Materials and methods: A survey was designed and sent to health economists in the EU5 countries. In turn, key diabetes clinicians, decision makers and health officials were interviewed in order to answer the survey. In addition, secondary data was collected from PubMed, diabetes association publications and health government publications and websites, including national statistics.

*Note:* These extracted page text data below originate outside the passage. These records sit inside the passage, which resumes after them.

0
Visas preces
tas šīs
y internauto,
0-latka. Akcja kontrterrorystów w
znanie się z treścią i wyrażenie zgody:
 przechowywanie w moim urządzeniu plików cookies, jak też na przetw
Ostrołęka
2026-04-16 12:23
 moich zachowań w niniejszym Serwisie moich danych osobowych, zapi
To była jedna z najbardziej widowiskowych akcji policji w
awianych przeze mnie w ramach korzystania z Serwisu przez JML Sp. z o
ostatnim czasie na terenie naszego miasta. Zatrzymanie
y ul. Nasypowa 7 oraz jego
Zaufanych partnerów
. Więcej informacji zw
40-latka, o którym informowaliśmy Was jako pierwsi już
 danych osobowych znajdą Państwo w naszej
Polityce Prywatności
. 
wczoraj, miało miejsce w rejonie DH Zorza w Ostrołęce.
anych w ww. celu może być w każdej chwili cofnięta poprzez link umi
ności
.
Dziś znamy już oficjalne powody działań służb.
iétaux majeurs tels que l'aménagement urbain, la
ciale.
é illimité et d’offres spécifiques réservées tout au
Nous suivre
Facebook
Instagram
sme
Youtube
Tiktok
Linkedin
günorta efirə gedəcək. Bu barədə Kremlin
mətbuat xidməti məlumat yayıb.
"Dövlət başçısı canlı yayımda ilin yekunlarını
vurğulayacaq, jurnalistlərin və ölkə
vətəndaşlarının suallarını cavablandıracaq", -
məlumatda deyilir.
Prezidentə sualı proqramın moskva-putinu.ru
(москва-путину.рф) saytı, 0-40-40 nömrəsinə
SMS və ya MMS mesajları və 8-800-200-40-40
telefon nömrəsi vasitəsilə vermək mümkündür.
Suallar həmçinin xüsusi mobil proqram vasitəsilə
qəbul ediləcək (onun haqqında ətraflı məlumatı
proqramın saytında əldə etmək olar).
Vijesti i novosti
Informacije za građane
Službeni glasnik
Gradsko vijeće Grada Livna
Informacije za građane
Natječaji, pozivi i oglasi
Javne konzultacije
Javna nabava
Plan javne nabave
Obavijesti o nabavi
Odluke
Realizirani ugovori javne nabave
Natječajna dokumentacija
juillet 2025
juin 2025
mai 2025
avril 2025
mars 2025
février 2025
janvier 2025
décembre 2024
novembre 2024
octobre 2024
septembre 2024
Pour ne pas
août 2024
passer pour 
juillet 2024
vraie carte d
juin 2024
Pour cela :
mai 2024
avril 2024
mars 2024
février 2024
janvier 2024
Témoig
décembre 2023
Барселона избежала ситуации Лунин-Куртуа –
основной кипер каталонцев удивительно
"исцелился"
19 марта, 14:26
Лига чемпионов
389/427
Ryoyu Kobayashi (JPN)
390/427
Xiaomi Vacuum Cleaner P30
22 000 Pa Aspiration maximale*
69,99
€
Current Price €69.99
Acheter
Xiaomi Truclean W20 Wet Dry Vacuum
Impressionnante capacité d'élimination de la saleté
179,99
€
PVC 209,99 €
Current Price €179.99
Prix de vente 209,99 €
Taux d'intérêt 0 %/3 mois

Results: Diabetes record keeping in all EU5 countries is poor for prevalence, direct diabetes costs, cost of complications, indirect costs and diabetes outcomes. No diabetes registers exist in any of the EU5 countries. Diabetes prevalence ranges between 4.8% (Italy) to 8.9% (Germany), and has increased over time. Although none of the EU5 countries record diabetes costs directly, including complications, estimates for 2010 suggest that the total direct annual cost ranges from €5.45bn (Spain) to €43.2bn (Germany); across EU5 the total direct cost burden of people with diabetes was €90 billion; this figure includes the cost of complications or medical conditions some of which may not necessarily be caused by diabetes, but can be exacerbated by it. Incremental costs are reported in Germany only and stand at €19.7 billion in 2010. Per patient direct medical costs are more comparable across countries, with some variation (€1,708 (Spain) to €5,899 (Germany) in 2010), suggesting a key driver behind total diabetes costs is prevalence. Inpatient costs are consistently higher than outpatient costs in all countries, due to increased medical care required with diabetes-related complications.

Outpatient costs on the other hand, as well as diabetes medications, can be less than half of inpatient costs due to the relatively low costs of maintaining good glycaemic control via medication and regular monitoring. Expenditure on insulin and oral anti-diabetic medicines ranges between 6.2% and 10.5% of total direct cost. A significant majority of inpatient direct costs account for treatment of diabetes related complications, affecting approximately 18.3 million diabetic patients each year across the five study countries. Indirect costs, relate to reduced productivity, absenteeism, early retirement, social benefits and carer costs; these costs are significant and, having quantified part of these costs for the first time in Europe (relating to absenteeism, early retirement and social benefits), it appears that they stand at €98.4 billion and can exceed direct costs by at least a factor of 2- or even 3- to-1 depending on the country. Significant variations exist between countries in the availability of outcomes data and the quality of the relevant indicators. In some cases, improvements in quality of care for diabetic patients are shown over time (Italy, UK), whereas in others discrepancies exist between the quality of care in metropolitan versus rural areas (France, Spain).